We have all heard of psych studies that mispresented what they were really about. I don't know if this was the case here, but participants should be completely informed.
 
"The psychosomatic therapy was administered by psychosomatic therapists with special interest in PSS, registered with the Dutch Association of Exercise Therapists [14] and the Dutch Association for Psychosomatics in Physical Therapy [13], respectively. It includes the following elements: psychoeducation, relaxation therapy and mindfulness, cognitive-behavioural approaches and activating therapy. During the psychosomatic therapy sessions, the therapist explores somatic symptoms and integrates the physical, cognitive, emotional, behavioural and social dimensions of the symptoms together with the patient. The overall aim of the treatment is to improve patients' functioning by stimulating self-regulation and empowerment to regain control over own health [22]. The intervention consisted of 6 to 12 sessions of 30–45 min over a period of 4 to 5 months, depending on the number and severity of the patient's symptoms."

So, in far less words, yes, pretty much GET and CBT.


But more honest in its title and more appropriate in its description as far as informed consent due to calling it psychosomatic therapy.

shsme about the methods testing whether it helps instead of whether their chosen ‘measures’ are just ‘coached into people’ gif said effects
 
Well, Table 3 is just for PSC-1.

I'm trying to write a post about this paper but am very confused by Table 3. The right side of it (under "Difference") seems to show the difference between all the moderates and all the severes, whether or not they got the intervention. The left side splits them up into the intervention and non-intervention people. But the data cited in the abstract for the claim of an effect on the more moderate people seems to be reporting a change regardless of whether or not they received the intervention. In other words, the data seem to suggest that the moderates were more likely to do marginally better than the severes but it seems to have nothing to do with the intervention.

Can anyone clarify if I seem to be reading this table correctly? (This is apart from Hutan's concerns as well.)
 
  • No improvement was established in patient's level of functioning.

  • Psychosomatic therapy could be an important treatment to improve PSS management.

I was just about to post to highlight the ridiculousness of these two statements, when you beat me to it.

Unethical to continue. It does not work. Give it a rest. The END.

==

From the discussion section:
"Due to our selection procedure we may have included patients who did not always expect a psychosomatic approach."
OK so how was that managed ethically?

"Some patients may need more explicit attention to a shared biopsychosocial disease model, more focus on understanding and acceptance of the symptoms as well as on their personal possibilities, which might reduce patients focussing on pain or complaints [55]." Symptoms are a signal to help the human to identify that there might be an issue, and that they need to attend to something, and it it can't be fixed to take care and look after themselves. How might reducing focusing on this help - as in ignore / avoid it - all that does is increase anxiety.....

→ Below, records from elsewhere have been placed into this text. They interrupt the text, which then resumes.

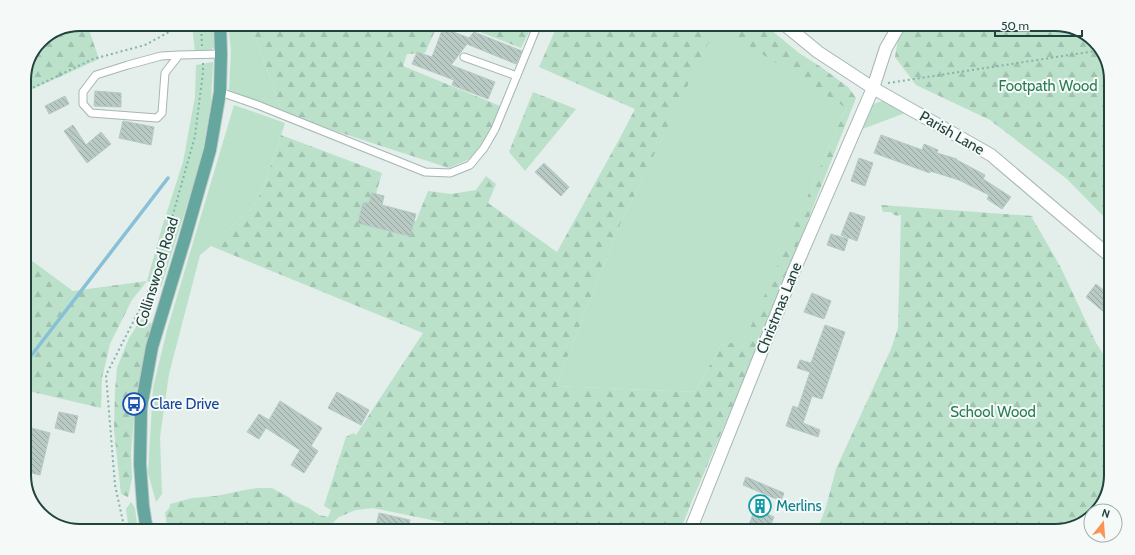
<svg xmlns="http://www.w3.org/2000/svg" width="1135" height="555" viewBox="0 0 1135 555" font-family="Cabin,sans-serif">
	<defs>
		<pattern id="forest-firs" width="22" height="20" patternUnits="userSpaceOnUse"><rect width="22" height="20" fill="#bbe1ca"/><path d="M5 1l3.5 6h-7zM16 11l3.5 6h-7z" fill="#a0c2ae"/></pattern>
		<pattern id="building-back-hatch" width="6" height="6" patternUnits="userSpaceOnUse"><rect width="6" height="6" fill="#b9cac4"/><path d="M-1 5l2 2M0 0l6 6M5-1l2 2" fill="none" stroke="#96a6a0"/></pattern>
	</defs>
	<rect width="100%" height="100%" fill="#e4eeeb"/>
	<path fill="#bbe1ca" d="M192,24H213L214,47L209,52H195Z
		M228,24H251L280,106L286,115L229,90L231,50Z
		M717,24L846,108L745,341L721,345L695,392L556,386L618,229Z
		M213,62L211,103L201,161L161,287L147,281L162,227L183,162L195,97L196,65Z
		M885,100L905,113L857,131L873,104Z
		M234,105L285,123L264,186L256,203L211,246L200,255L169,374L160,437L162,494L156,502L148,473L153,388L167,330Z
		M131,502L135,508L138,531H129L126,509Z"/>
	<path fill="url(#forest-firs)" fill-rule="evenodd" d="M80,24H87L99,59L24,93V77L41,40Z
		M251,24H533L521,48L480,32L438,24L425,53L407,54L403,66L500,106L486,152L449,168L286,115L280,106Z
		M558,24H764L799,53L821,67L848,87L856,98L757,349L692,501L680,531H465L451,524L373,508L356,510L339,517L324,531H168L165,513L170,507V504L192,498L216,496L245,490L257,488H272L290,498L293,501L309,508L319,515L328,517L331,510L324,506L346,437L353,433L356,435L423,333L211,246L256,203L264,186L281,135L382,173L372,208L409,221H416L428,191L451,194L476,190L486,176L496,184L488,203L557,252L621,136L635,109L539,67ZM717,25L846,108L745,340L721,345L695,392L556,386L618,229Z
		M909,24H1055L1079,30L1101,49L1111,77V224L1067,179L990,120L916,85L895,57L898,39Z
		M533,92L576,109L525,171L509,152Z
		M881,205L1033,216L1032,218L1041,233L1061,268L1096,343L1111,366V475L1105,499L1095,511H1091V516L1086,522L1055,531H817L826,507L836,469L891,349L898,328L901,215C896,216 894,216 891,212H883Z
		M24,255L73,291L147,281L132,300L110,344L102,378L101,408L24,390Z
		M142,318L152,324L136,395L131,451L132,479L128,497L121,494L114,430L115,391L117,368L129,338Z"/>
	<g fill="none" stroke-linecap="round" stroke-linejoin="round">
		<path stroke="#88c1d7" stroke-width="3.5" d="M24,365L168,178"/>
	</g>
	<path fill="url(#building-back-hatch)" stroke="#b5c9c3" d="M443,28L469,38L474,32L522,51L516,64L467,44L451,65L495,82L488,99L452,85L454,80L412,64L417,52L432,57Z
		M95,91L121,93V107L94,106Z
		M65,96L69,104L49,114L45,106Z
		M123,121L154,127L151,145L119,138Z
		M73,125L86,145L101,132L111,144L87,163L64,131Z
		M881,135L922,150L924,144L938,150L937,153L957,159V160L985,175L983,179L1011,197L1002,209L987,199L989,195L959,180L930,171V173L874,153Z
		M859,158L873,163L865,186L851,181Z
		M544,163L569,187L561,196L535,172Z
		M372,193L384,196L382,205L416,214L410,236L358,223L363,203H369Z
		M850,212L865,217L857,241L841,235Z
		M831,234L848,239L844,251L827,245Z
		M1096,284L1111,296V318L1086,297Z
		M812,293L831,301L824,319L804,312Z
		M825,325L845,332L822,399L812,396L803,423L820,430L818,437L786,426L793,406L798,408L810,372L797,368L800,360L811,363Z
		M337,392L369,410L361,425L328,408Z
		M280,401L322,428L311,446L318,451L304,473L291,465L300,450L266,428L259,439L247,432L259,414L269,420Z
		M59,412L78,416L74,433L55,428Z
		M24,426L50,433L40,475L24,471V455L29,437L24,436Z
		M746,477L784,493L781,501L743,485Z
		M755,508L774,517L768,531H747Z
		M379,513L410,520L407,531H375Z"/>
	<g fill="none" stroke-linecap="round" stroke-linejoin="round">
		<g stroke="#a6b7b3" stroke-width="9">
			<path id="service" d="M179,55L161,56L128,65L96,75L83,92V104L91,113L157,118L162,113L165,73L179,55L221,54
				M464,57L517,76
				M220,92L255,104L425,172L450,173L470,165L484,148L495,129L538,24"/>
		</g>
		<g stroke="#a6b7b3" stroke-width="14">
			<path id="minor" d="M784,24L818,52L873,88L991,155L1111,257
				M690,531L793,273L873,88L886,48L900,24"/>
		</g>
		<g stroke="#c1cac9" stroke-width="14">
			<path id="primary" d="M147,531L143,506L140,464L141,408L152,347L185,238L210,150L220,92L221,54L220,24"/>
		</g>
		<path stroke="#82b4ab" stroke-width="2" stroke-dasharray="2 3" stroke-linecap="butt" d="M201,24L202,47
			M888,83L1102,50
			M24,92L93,59L145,45L182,25L187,24
			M125,531L115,485L106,375L147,295L165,243L195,136L203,72V63"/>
		<use href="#service" stroke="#fff" stroke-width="7"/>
		<use href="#minor" stroke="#fff" stroke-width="12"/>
		<use href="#primary" stroke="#65a79e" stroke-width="12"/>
	</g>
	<defs>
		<g id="bus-ring" transform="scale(1.15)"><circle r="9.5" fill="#f5faf8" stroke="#1a4fb4" stroke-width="1.5"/><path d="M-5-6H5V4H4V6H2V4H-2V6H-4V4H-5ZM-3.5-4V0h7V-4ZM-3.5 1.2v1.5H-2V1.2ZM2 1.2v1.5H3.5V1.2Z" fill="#1a4fb4"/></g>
		<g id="building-ring" transform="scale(1.15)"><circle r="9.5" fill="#f5faf8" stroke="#0f9aa8" stroke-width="1.5"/><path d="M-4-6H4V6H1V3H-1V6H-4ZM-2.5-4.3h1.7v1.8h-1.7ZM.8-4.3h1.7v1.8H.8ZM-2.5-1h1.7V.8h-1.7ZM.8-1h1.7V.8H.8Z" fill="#0f9aa8"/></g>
	</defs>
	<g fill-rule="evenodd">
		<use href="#bus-ring" x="134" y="404"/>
		<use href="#building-ring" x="760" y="506"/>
	</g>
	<g text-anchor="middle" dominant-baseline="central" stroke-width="4" stroke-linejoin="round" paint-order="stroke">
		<g font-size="15" fill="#287c53" stroke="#f5faf8">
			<text x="1048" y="86">Footpath Wood</text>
			<text x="993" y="412">School Wood</text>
		</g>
		<g font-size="15" fill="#21423d" stroke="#f5faf8">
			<text transform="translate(952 133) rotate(30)">Parish Lane</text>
			<text transform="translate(157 272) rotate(-73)">Collinswood Road</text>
			<text transform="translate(779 308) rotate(-68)">Christmas Lane</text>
		</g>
		<g font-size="15" fill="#164399" stroke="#f5faf8" text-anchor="start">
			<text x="150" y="404">Clare Drive</text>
		</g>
		<g font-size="15" fill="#0d838f" stroke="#f5faf8" text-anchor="start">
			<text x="776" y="506">Merlins</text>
		</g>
	</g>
	<path d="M0 0H1135V555H0ZM80 31H1055A49 49 0 0 1 1104 80V475A49 49 0 0 1 1055 524H80A49 49 0 0 1 31 475V80A49 49 0 0 1 80 31Z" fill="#f5faf8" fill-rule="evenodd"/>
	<path fill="none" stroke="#21423d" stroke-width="2" d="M80 31H1055A49 49 0 0 1 1104 80V475A49 49 0 0 1 1055 524H80A49 49 0 0 1 31 475V80A49 49 0 0 1 80 31Z"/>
	<g transform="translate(1103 523) rotate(17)"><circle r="19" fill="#f5faf8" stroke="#a0b0ad"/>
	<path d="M0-3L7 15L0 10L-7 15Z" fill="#fc9254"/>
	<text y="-6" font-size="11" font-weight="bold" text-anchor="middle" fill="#21423d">N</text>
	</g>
	<path d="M995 30v6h87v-6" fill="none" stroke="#21423d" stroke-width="2"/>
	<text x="1001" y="30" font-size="12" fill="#21423d" stroke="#f5faf8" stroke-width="3" paint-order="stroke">50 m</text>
</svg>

"In addition, psychosomatic therapy aims at behavioural change and readiness to change might influence a positive outcome [57]." Ahhhhh, so if the so-called changes do not occur: it is therefore all the patients fault for not being ready... or something like that..... Big emphasis on the "might". Alternatively, it might be 'cos the therapy is twaddle and it's unlikely, as they have shown in this very study, to not improve patient functioning. Which is surely, kinda the point of doing anything really. (sarcasm off)

"Some patients may lack this readiness to change." Some therapists and doctors might lack the readiness to admit what they are doing and thinking is whoooooooooo.

"Furthermore, for the 30% of patients who were older than 66 years it might be more difficult to obtain a real change in symptoms and functioning. This needs to be verified in future studies." OK, so the oldies are not in to changing - so ageist as well as twaddle. Lovely.

What a total pile of junk. Please no more "future studies" Just stop.